Most of the selected states reported difficulty conducting fraud investigations because of limited staff and the growing number of recipients. Also, once state agencies identify fraud, they have difficulty prosecuting recipients and recovering overpayments.
“Some state officials suggested changing the financial incentives structure to help support the costs of investigating potential SNAP fraud,” the report said.
The report, published Aug. 21 and titled “Supplemental Nutrition Assistance Program: Enhanced Detection Tools and Reporting Could Improve Efforts to Combat Recipient Fraud,” calls for the Agriculture Department’s Food and Nutrition Service to:
- Explore ways that federal financial incentives can better support cost-effective anti-fraud activities by states.
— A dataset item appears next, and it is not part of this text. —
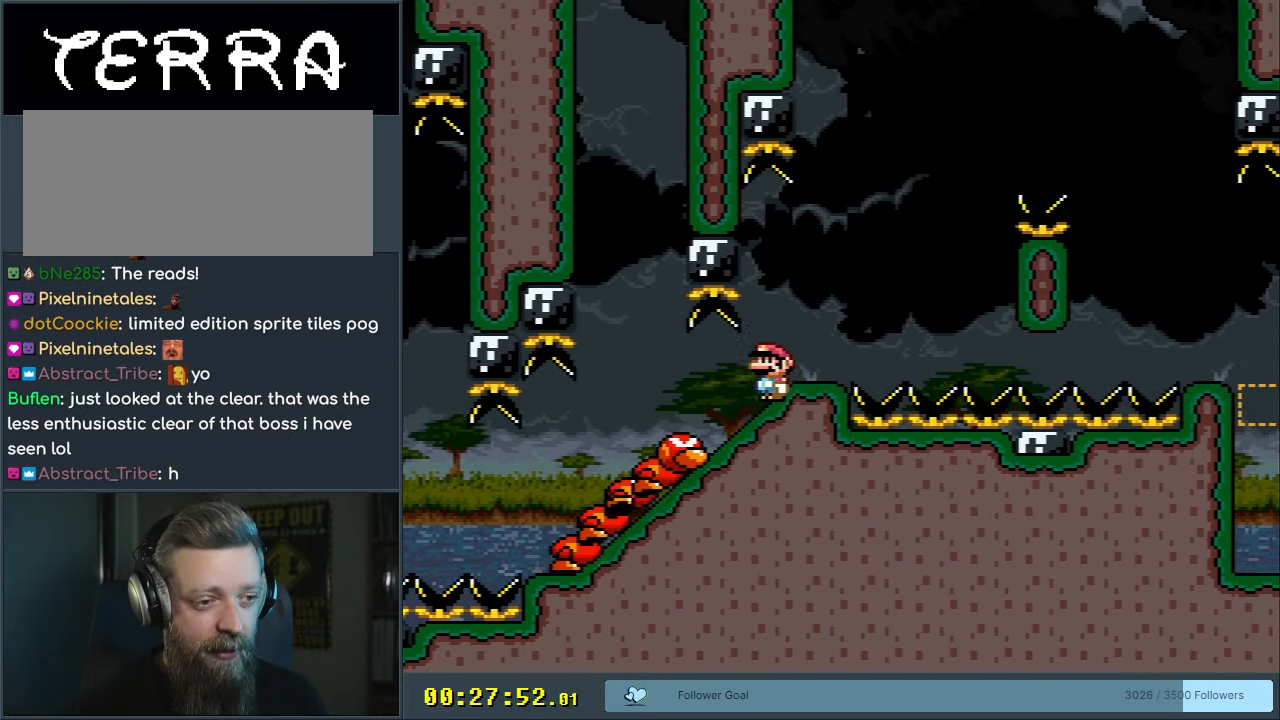
{"buttons": ["B", "Y", "DPAD_LEFT"], "events": [[167, "B", "down"], [350, "DPAD_RIGHT", "up"], [483, "DPAD_LEFT", "down"]]}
- Establish more guidance to help analyze transaction data to identify food stamp households that obtain replacement cards for potential misuse.
- Reassess the effectiveness of the current guidance and tools recommended to states for monitoring e-commerce and social media websites.
- Offer assistance and training to enhance the consistency of what states report about anti-fraud activities.
Most importantly, Sheffield said, food stamps should be reformed to promote self-sufficiency through work:
Able-bodied adults should be required to work, prepare for work, or look for work in exchange for receiving assistance. This would change food stamps from a one-way handout to a program based on reciprocal obligation.